Text:
★ ★ ★
# All dialects/MSA: To telephone, phone



## paieye

What is the best verb-construction for this ?  Is يتصل بالهاتف correct ?  Does it make a difference whether the verb is transitive or intransitive ?


----------



## screamerer

Hi,

*يهاتف:

هاتفت أخي البارحة*


----------



## economistegypt2010

I believe that the best verb-constructions is * اتصل هاتفياً*
Example: *اتصلتُ هاتفياً* بصديقي باي
Another example: *تلقيتُ اتصالاً هاتفياً *من محمد لتحديد موعد للمقابلة


----------



## ajamiyya عجمية

This has been mentioned a few times recently, but I don't remember seeing a definitive answer.

Do people actually use هاتف as a verb?  I cannot remember hearing people say هاتفه to mean "he telephoned him."  "His telephone", sure.  But, do people really use that as the verb for "to phone"?

I know Iraqis use خابر and the verb I was taught (and tend to use) is  إتصل بي, or, the Moroccan عيط ل/على.  I can't imagine that my exposure to this verb could be so low if it were in widespread use.  Are people just simplifying their lexicon for me or is this more of an idea for how to say "to phone" than a reality?

Thank you.


----------



## Schem

I don't think it's used anywhere outside of MSA, no.


----------



## ajamiyya عجمية

Dear Schem, 

Many thanks for the quick response.


----------



## إسكندراني

MSA is used; so it's more than a mere suggestion  despite indeed not being used in any dialect.


----------



## Schem

Hi everyone,

The verbs يتصل, يزهم, يدق followed by the preposition على are all common to refer to calling someone in my dialect although يزهم and يدق may dominate. What verbs do you use in your dialect?

Thank you


----------



## tounsi51

Tunisia: كلم or اطلب


----------



## barkoosh

Lebanon: يتلفن لـ. Sometimes يتصل في


----------



## Finland

Algeria: عيّط لــ

By the way, I had never heard يزهم على. How is it pronounced? Yazham?

S


----------



## Hemza

Finland said:


> Algeria: عيّط لــ



Same for Morocco and "يتصل في" also exist in both countries (at least in Morocco) even if the previous one is more common.


As for Hijazi, I know "يدق" is used with this meaning (while in Moroccan it means to knock on the door or more violent and pronounced "يدقدق", to hit someone )


----------



## Schem

Finland, يَزهَم is pronounced exactly as you've guessed.
★ ★ ★
Saved data entries:
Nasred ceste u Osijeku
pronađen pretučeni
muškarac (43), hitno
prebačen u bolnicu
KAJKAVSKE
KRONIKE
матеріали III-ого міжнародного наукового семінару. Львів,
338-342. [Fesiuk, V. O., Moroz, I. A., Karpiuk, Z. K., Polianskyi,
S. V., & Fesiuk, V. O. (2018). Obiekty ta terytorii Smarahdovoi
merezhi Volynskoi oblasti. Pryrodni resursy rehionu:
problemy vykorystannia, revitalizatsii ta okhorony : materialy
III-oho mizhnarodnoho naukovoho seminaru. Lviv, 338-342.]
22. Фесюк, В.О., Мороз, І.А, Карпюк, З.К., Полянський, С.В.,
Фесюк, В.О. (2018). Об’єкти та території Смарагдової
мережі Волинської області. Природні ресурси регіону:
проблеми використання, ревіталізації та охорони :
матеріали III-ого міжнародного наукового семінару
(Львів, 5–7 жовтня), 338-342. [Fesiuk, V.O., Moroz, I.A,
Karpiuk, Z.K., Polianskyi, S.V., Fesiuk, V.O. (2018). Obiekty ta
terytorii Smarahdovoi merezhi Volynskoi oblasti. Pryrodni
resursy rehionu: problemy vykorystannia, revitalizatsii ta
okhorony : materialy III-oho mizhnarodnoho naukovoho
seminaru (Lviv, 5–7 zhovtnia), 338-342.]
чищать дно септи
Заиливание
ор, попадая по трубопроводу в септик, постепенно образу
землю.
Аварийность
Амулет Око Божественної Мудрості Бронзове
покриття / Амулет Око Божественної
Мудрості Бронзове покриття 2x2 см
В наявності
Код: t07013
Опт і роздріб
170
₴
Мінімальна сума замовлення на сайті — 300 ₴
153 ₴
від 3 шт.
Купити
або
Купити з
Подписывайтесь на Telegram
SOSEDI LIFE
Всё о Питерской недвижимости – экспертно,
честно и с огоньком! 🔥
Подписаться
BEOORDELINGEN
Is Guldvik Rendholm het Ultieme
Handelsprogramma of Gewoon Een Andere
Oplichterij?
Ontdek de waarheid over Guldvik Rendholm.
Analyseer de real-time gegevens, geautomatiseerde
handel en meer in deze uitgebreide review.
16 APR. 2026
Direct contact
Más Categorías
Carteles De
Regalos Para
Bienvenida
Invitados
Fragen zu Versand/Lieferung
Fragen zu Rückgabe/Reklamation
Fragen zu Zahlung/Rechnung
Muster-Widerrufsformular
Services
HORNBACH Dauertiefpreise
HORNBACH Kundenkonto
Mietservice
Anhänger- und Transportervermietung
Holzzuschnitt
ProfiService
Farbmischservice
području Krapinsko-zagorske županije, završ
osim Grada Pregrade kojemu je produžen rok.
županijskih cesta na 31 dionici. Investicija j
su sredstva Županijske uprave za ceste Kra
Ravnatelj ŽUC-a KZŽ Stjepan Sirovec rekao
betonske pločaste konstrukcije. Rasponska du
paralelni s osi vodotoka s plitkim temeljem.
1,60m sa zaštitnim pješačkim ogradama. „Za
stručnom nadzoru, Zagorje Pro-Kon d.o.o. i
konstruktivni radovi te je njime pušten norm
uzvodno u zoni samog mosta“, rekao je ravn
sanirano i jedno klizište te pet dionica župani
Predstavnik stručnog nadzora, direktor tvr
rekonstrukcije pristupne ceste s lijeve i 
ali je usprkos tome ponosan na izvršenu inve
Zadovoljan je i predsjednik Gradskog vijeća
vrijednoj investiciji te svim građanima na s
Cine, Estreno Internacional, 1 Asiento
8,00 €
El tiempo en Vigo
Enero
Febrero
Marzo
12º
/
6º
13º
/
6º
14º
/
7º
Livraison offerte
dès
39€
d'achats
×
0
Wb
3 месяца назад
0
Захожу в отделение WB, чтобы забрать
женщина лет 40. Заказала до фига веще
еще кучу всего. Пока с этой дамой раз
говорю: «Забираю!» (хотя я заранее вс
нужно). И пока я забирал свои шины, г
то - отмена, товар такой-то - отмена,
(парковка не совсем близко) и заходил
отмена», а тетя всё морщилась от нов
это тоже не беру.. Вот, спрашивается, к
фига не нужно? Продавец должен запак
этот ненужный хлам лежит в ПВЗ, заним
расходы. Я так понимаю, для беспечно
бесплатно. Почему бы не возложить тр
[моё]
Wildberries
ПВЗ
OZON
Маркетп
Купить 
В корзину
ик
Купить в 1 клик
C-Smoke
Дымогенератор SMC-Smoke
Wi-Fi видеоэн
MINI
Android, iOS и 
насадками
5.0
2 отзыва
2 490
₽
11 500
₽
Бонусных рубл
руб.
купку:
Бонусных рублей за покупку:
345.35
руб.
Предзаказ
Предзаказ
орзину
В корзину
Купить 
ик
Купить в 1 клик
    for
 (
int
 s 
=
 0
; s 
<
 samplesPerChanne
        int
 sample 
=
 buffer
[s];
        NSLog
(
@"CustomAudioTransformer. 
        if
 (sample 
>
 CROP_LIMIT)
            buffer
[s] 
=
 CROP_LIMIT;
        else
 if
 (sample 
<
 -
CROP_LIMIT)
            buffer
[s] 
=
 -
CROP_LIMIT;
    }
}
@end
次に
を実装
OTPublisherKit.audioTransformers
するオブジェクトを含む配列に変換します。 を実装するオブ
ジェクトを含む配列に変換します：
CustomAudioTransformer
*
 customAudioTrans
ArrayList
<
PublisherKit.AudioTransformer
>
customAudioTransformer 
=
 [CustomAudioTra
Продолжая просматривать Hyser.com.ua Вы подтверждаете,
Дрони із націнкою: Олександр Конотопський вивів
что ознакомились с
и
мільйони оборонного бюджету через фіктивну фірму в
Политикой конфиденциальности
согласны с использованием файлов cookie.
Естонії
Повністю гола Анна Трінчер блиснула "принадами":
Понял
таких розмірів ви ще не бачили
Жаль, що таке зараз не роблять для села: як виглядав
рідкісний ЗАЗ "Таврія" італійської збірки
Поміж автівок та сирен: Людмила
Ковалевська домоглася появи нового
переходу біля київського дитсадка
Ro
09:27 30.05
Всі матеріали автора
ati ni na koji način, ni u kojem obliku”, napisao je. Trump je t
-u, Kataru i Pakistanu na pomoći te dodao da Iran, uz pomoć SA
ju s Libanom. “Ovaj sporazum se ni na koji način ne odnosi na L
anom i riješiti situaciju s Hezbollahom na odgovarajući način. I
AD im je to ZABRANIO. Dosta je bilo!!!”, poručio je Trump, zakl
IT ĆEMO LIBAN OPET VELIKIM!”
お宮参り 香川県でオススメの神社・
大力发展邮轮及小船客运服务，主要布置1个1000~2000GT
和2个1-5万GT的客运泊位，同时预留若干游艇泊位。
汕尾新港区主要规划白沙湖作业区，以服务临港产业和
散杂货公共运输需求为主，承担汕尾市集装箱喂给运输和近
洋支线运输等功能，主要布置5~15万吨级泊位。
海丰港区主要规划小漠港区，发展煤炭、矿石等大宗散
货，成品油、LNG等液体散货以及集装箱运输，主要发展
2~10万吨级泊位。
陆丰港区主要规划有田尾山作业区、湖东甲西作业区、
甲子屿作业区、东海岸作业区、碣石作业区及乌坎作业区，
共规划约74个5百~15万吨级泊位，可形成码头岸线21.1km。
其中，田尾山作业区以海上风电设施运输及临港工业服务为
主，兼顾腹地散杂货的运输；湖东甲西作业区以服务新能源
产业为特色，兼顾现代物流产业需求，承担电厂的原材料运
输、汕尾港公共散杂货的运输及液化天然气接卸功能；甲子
★ ★ ★
Instructions:
[1] In the thread on verbs for making a phone call, which verb is said to be used by Iraqis?
[2] Transcribe the part of the thread on phone verbs starting with "# All dialects/MSA: To" and going on through "or intransitive ?".

Expected responses:
[1] خابر

[2]
# All dialects/MSA: To telephone, phone



## paieye

What is the best verb-construction for this ?  Is يتصل بالهاتف correct ?  Does it make a difference whether the verb is transitive or intransitive ?